In special cases where \(\mathbf{A}\) is square and invertible, the exact solution can be written as
\[
\mathbf{x} = \mathbf{A}^{-1}\mathbf{b}.
\]
However, this is often not feasible, so we use the Moore–Penrose pseudo-inverse:
\[
\mathbf{x} = (\mathbf{A}^{\top}\mathbf{A})^{-1}\mathbf{A}^{\top}\mathbf{b},
\]
which provides the minimum-norm least-squares solution. Despite being conceptually simple, this approach is computationally expensive and numerically unstable, so it is rarely used in practice.
For large-scale systems, we use iterative methods, which gradually improve an approximate solution. These methods include:
- Stationary iterative methods: Richardson, Jacobi, Gauss–Seidel, and successive over-relaxation.
- Krylov subspace methods: Conjugate gradients, generalized minimal residual (GMRES), and biconjugate gradients.
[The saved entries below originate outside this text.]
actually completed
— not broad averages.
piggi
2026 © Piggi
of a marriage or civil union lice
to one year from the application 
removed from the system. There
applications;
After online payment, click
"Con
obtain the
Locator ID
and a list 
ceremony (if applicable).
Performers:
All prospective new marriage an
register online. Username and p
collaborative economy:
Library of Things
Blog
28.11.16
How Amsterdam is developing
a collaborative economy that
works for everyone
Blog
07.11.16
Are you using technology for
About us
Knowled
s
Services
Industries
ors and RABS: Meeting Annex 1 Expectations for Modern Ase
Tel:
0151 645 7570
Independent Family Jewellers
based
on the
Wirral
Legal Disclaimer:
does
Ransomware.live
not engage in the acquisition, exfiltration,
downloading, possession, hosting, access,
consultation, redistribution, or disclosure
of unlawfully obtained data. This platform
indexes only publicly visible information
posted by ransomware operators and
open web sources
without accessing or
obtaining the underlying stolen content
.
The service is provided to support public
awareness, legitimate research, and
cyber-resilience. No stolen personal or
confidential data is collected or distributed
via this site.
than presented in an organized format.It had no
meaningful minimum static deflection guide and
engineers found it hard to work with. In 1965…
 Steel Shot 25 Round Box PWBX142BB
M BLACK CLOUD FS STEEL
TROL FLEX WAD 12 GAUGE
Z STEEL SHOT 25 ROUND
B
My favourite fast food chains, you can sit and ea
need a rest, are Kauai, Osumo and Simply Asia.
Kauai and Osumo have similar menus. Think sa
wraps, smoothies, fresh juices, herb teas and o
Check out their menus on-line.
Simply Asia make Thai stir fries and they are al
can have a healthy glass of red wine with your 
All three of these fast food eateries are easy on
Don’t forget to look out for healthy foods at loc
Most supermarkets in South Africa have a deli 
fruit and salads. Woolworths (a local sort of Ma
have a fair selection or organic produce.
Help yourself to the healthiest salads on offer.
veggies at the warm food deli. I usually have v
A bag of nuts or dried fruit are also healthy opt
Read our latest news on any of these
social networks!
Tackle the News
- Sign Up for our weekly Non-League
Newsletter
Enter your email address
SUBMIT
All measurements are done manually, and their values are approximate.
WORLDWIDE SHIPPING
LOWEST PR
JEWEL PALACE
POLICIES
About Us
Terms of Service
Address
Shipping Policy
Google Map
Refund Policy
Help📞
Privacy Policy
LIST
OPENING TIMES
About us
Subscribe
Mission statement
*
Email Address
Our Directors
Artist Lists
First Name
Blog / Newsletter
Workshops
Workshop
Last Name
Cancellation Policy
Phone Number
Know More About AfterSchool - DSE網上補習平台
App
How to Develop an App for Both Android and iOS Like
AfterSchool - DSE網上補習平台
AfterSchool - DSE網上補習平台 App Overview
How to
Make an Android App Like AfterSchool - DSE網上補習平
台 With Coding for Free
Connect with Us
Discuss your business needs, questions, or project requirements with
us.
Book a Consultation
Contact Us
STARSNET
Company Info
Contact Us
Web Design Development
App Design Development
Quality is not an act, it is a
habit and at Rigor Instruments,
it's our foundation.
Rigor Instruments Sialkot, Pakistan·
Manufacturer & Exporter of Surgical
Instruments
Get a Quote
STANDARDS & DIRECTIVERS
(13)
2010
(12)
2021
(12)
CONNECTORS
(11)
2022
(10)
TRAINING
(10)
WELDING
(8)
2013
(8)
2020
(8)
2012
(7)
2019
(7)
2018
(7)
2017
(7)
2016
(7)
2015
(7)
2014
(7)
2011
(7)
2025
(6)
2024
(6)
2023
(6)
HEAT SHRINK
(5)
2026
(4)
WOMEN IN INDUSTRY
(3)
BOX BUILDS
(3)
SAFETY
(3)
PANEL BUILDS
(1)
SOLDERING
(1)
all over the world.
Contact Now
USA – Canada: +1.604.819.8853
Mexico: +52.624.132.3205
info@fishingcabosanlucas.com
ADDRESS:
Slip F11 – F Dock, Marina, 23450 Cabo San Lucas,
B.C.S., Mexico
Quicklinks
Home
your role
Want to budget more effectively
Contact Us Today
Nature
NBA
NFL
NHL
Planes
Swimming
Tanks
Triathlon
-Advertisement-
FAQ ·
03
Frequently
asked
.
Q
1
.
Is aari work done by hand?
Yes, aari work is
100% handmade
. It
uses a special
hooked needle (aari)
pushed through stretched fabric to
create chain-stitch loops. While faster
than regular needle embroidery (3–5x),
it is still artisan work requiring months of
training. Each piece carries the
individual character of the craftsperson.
These methods iteratively update the estimate of the solution according to
\[
\mathbf{x}^{(k+1)} = \mathbf{C}\mathbf{x}^{(k)} + \mathbf{d},
\]
reducing the residual error \(\|\mathbf{x}^{(k+1)} - \mathbf{x}^*\|\) at each step until convergence to the true solution \(\mathbf{x}^*\).
Exercises
Exercise 2.34 Particular/ General solution example.
Exercise 2.35 Gaussian Elimination example.
Exercise 2.36 -1 trick example.
Exercise 2.37 Find the inverse of \(\begin{bmatrix}1&2&3\\2&3&0\\3&0&1\end{bmatrix}\)
Exercise 2.38 Moore-Penrose pseudo inverse example.
Exercise 2.39 Solve the system of equations \[\begin{align*}2x + 5y + 2z & = - 38\\ 3x - 2y + 4z & = 17\\ - 6x + y - 7z & = - 12\end{align*}\]
Exercise 2.40 Solve the system of equations \[\begin{align*}2x - 4y + 5z & = - 33\\ 4x - y & = - 5\\ - 2x + 2y - 3z & = 19\end{align*}\]
Exercise 2.41 Solve the system of equations \[\begin{align*}x - y & = 6\\ - 2x + 2y & = 1\end{align*}\]
Exercise 2.42 Solve the system of equations \[\begin{align*}2x + 5y & = - 1\\ - 10x - 25y & = 5\end{align*}\]
Exercise 2.43 Find the inverse of \(\begin{bmatrix}1&0&2&3\\2&3&0&1\\0&3&0&1\\1&0&0&1\end{bmatrix}\).
Exercise 2.44 Consider a \(4 \times 4\) matrix. How many operations does Gaussian Elimination require? What about for an \(n \times n\) matrix?